Numbness and weakness – Feeling like you are living in a dream-like state can make you lose your sensations. Sometimes, the mere act of clenching your hand into a fist can feel so weird to you like it occurs in slow motion. You can try pinching yourself to bring yourself back in the moment.
Sensory overload and visual disturbance – A perfect example of this is sitting in a front row at a cinema. You will see the action, but the intensity of the screen will be so overwhelming that you can’t quite process everything that happens in the movie. You will constantly try to move your head to see what’s happening and this can be very tiring.
What can you do about these things?
The most important thing is to take a deep breath and remind yourself that you are safe. Because the more you fight against the panic, the worse it would get. So, try not to think about it so much in the first place.
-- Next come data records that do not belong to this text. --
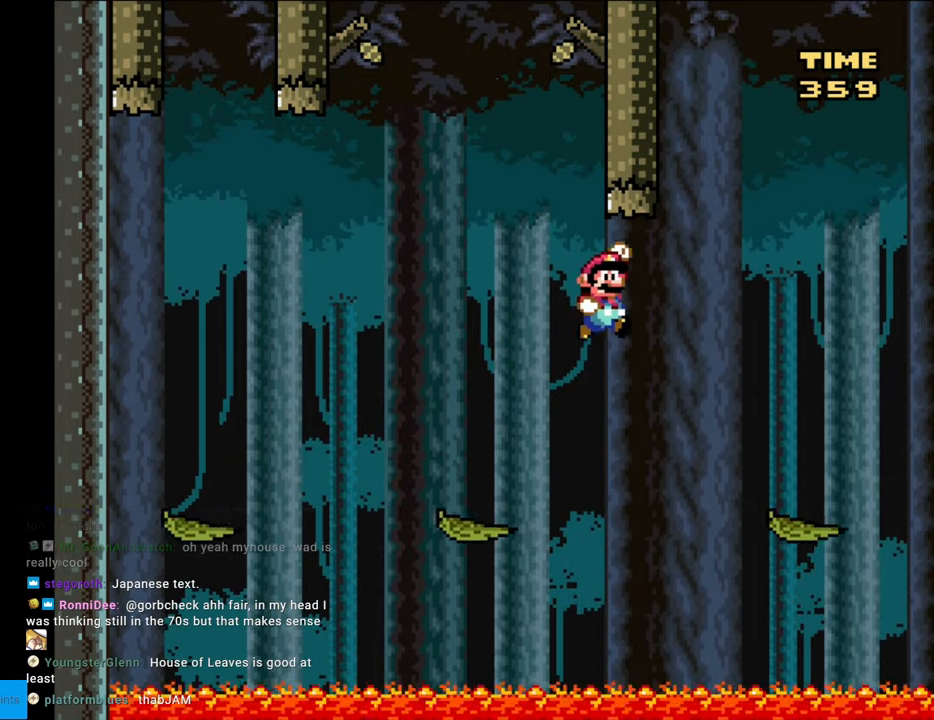
{"buttons": ["Y", "DPAD_RIGHT"], "events": [[250, "B", "up"]]}
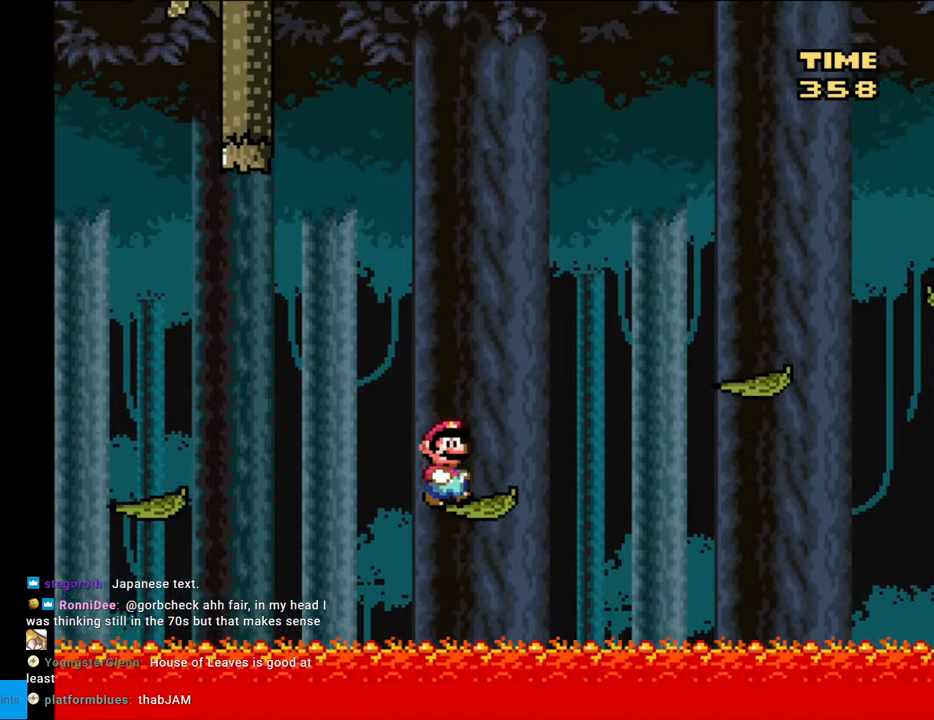
{"buttons": ["Y", "DPAD_RIGHT"], "events": [[83, "B", "down"], [183, "B", "up"]]}
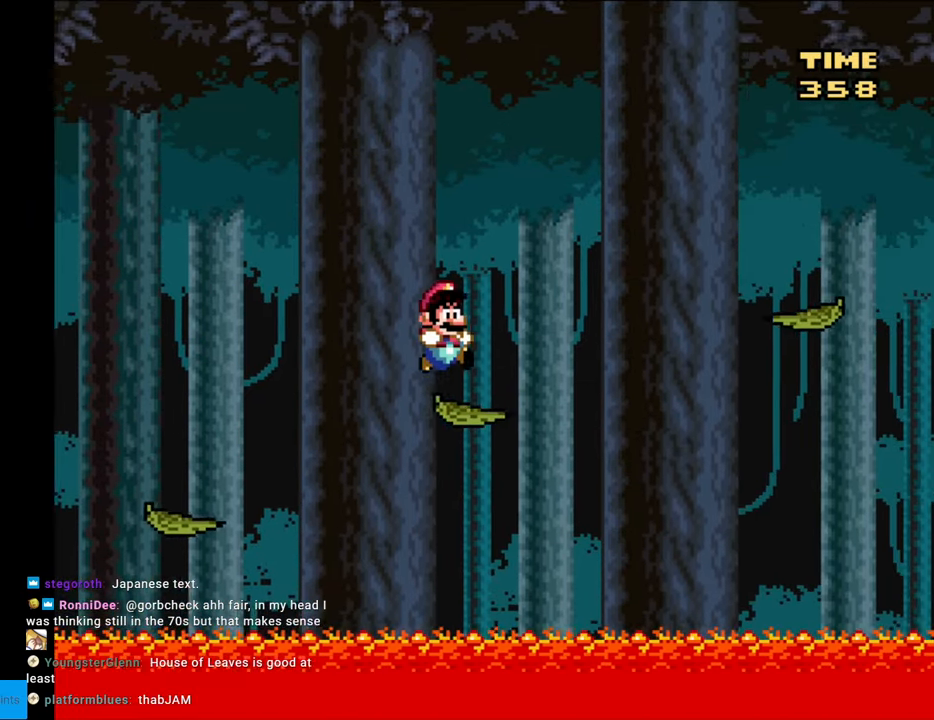
{"buttons": ["B", "Y", "DPAD_RIGHT"], "events": [[133, "B", "down"], [200, "B", "up"], [417, "B", "down"]]}
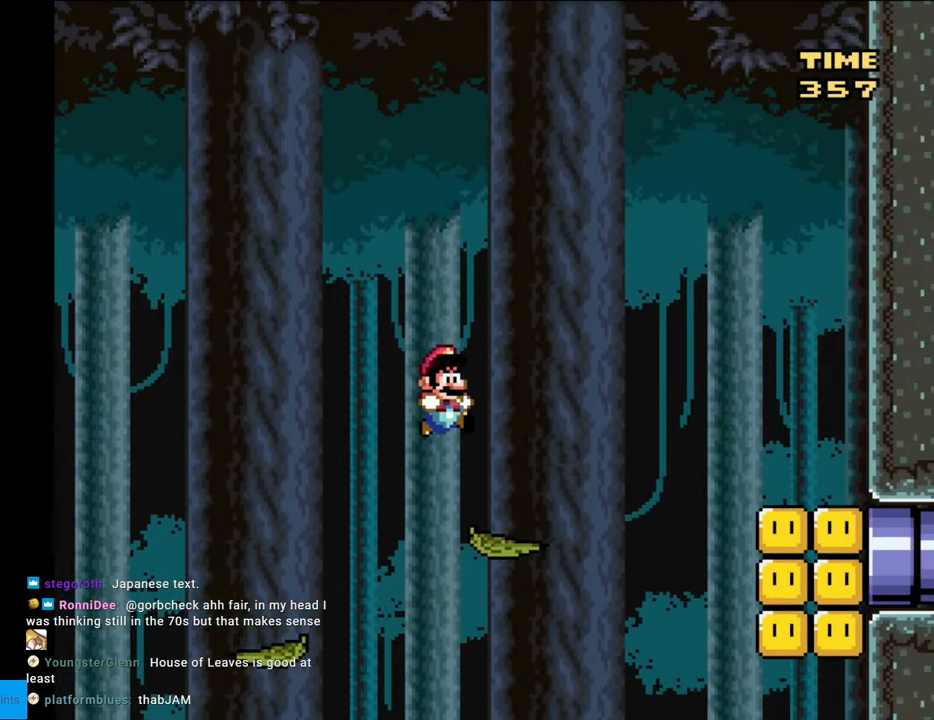
{"buttons": ["A", "X", "DPAD_RIGHT"], "events": [[83, "B", "up"], [250, "X", "down"], [267, "Y", "up"], [283, "A", "down"]]}
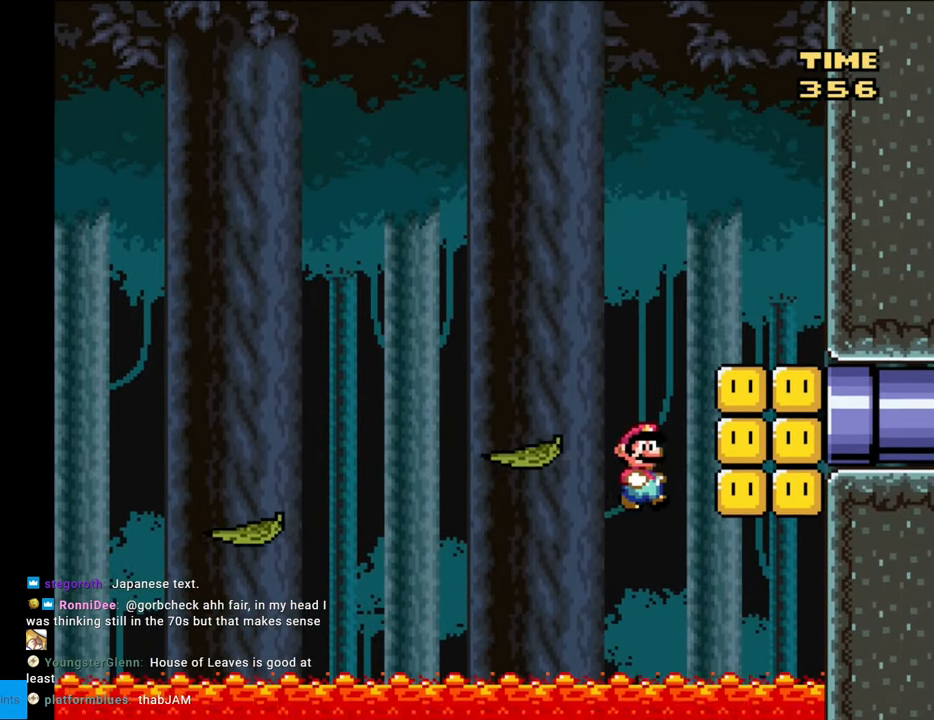
{"buttons": [], "events": [[33, "A", "up"], [183, "DPAD_RIGHT", "up"], [217, "X", "up"]]}
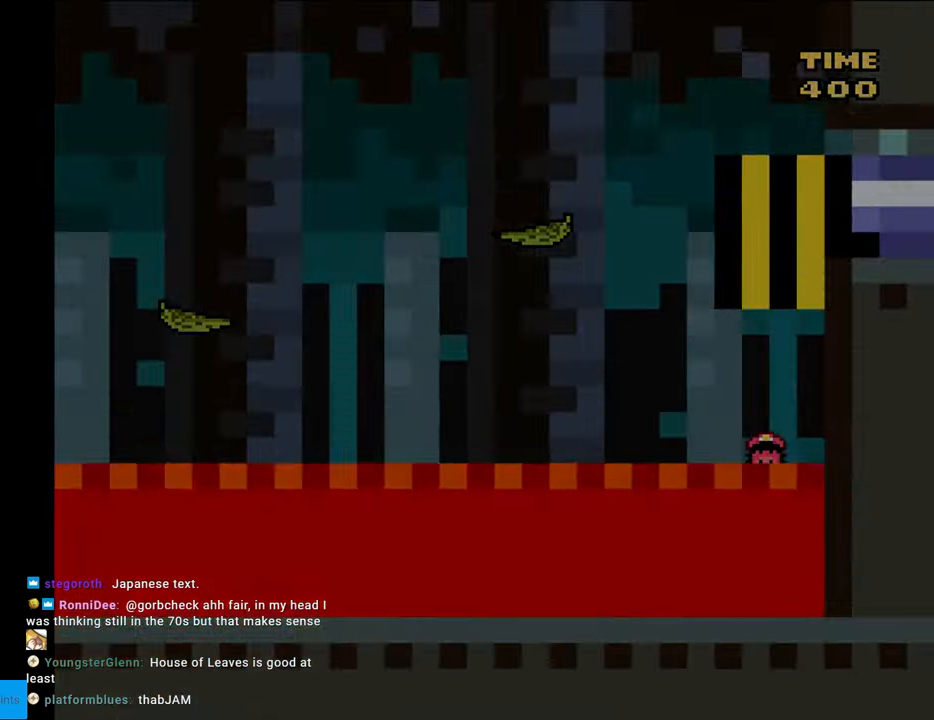
{"buttons": [], "events": []}
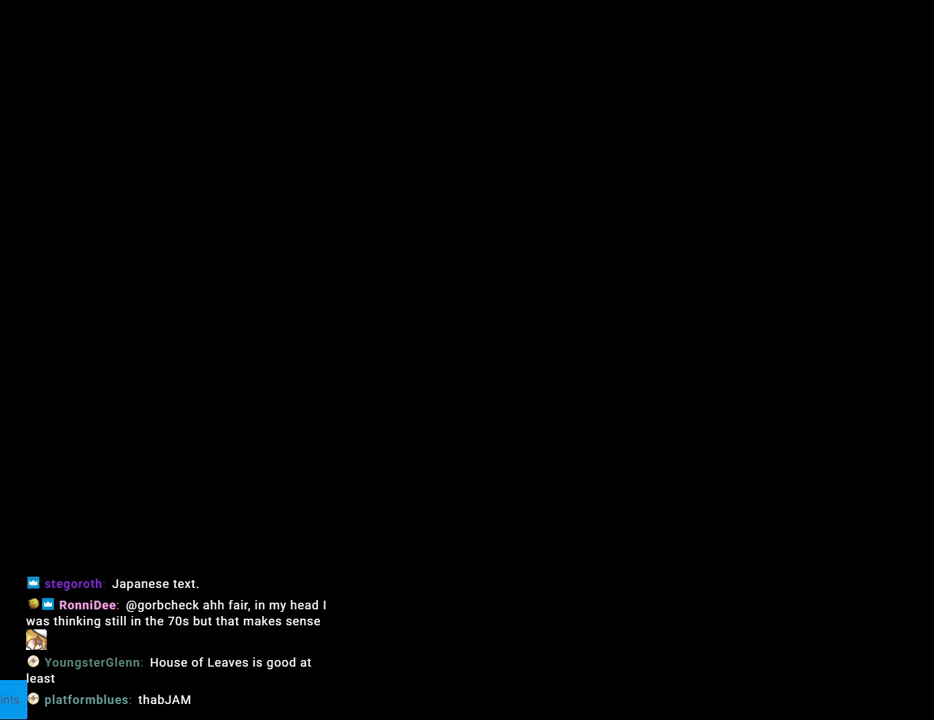
{"buttons": [], "events": []}
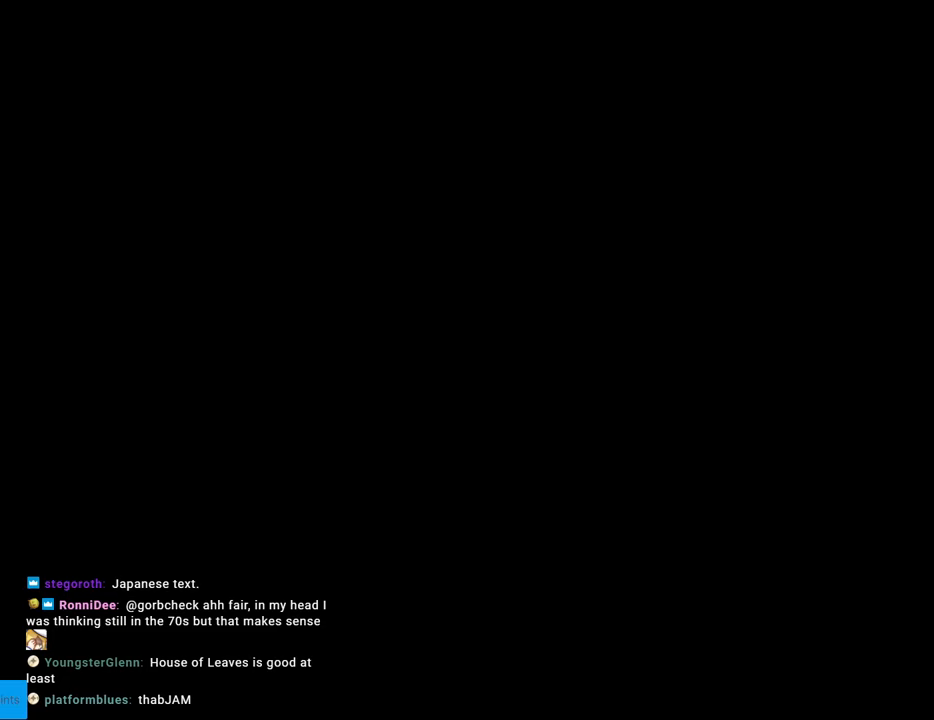
{"buttons": [], "events": []}
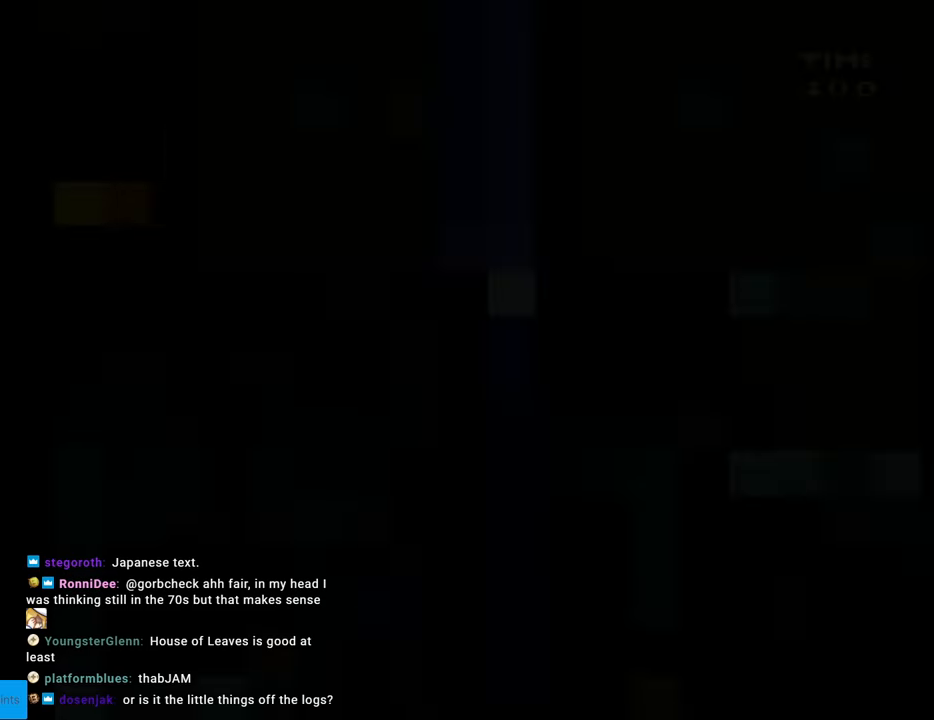
{"buttons": [], "events": []}
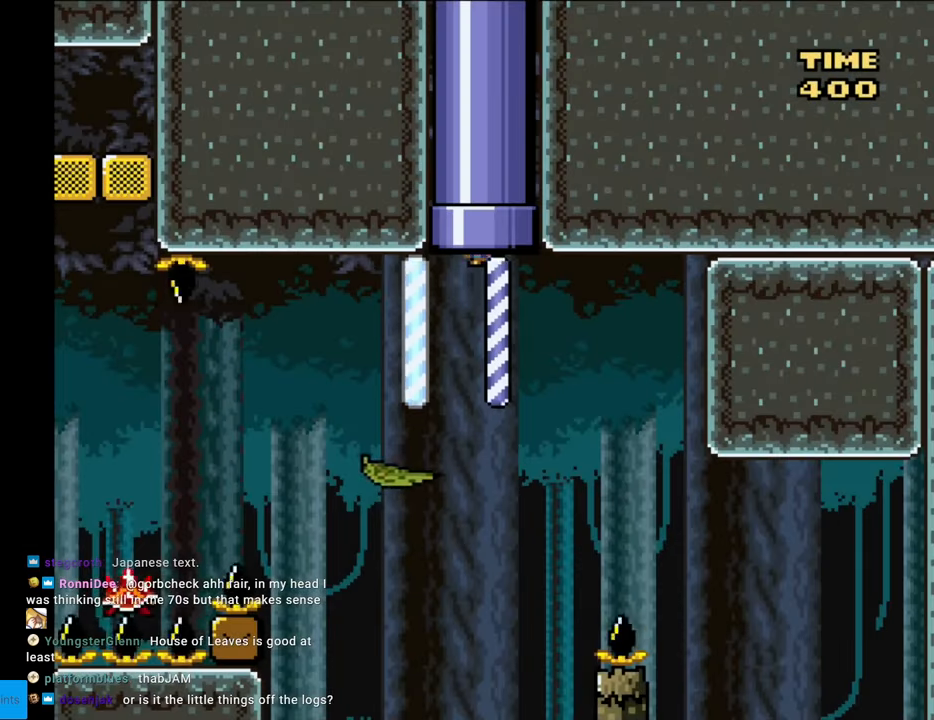
{"buttons": [], "events": []}
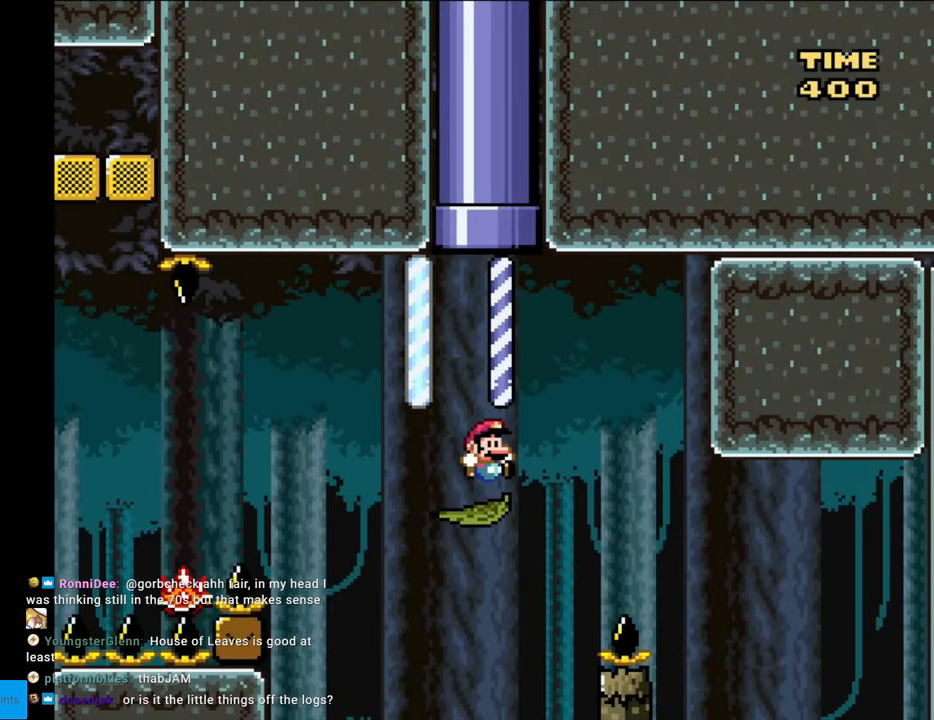
{"buttons": [], "events": []}
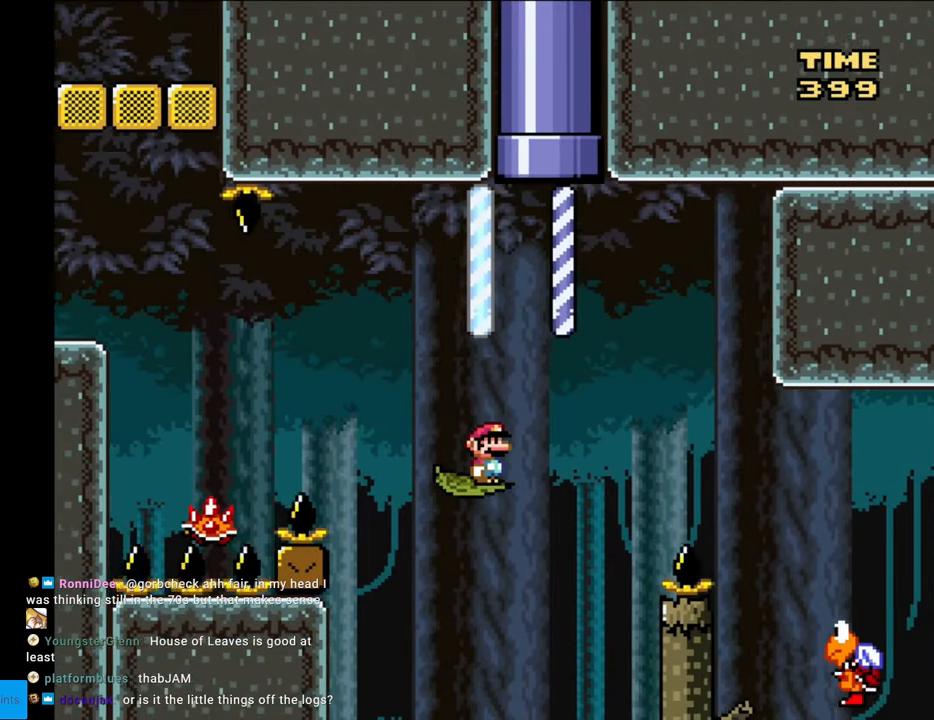
{"buttons": [], "events": []}
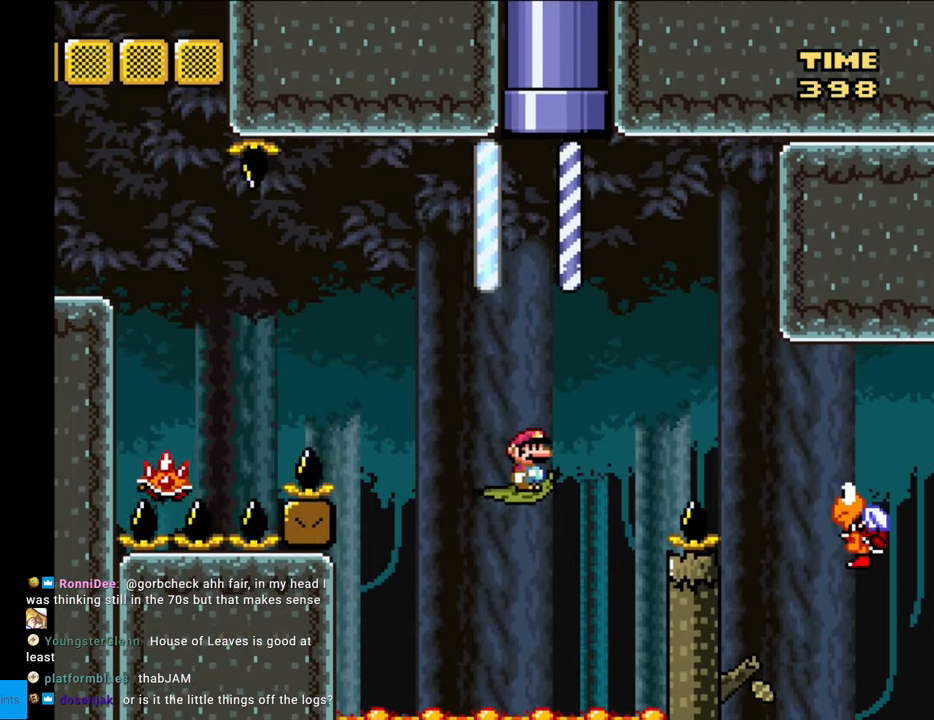
{"buttons": ["Y"], "events": [[133, "Y", "down"]]}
If you wear glasses, try taking them off for a little while. It can make a huge difference to your vision as it will calm you down from constantly having to divide your sight between good vision and poor vision whenever you look outside your glasses.
You can also practice mindfulness. Focus your attention on some object in the room and notice its shape, its color, its patter. This is a good exercise for focusing your attention on one thing at a time.
Finally, remember that disassociation is a natural coping system that prevents a danger or stress from entering your body.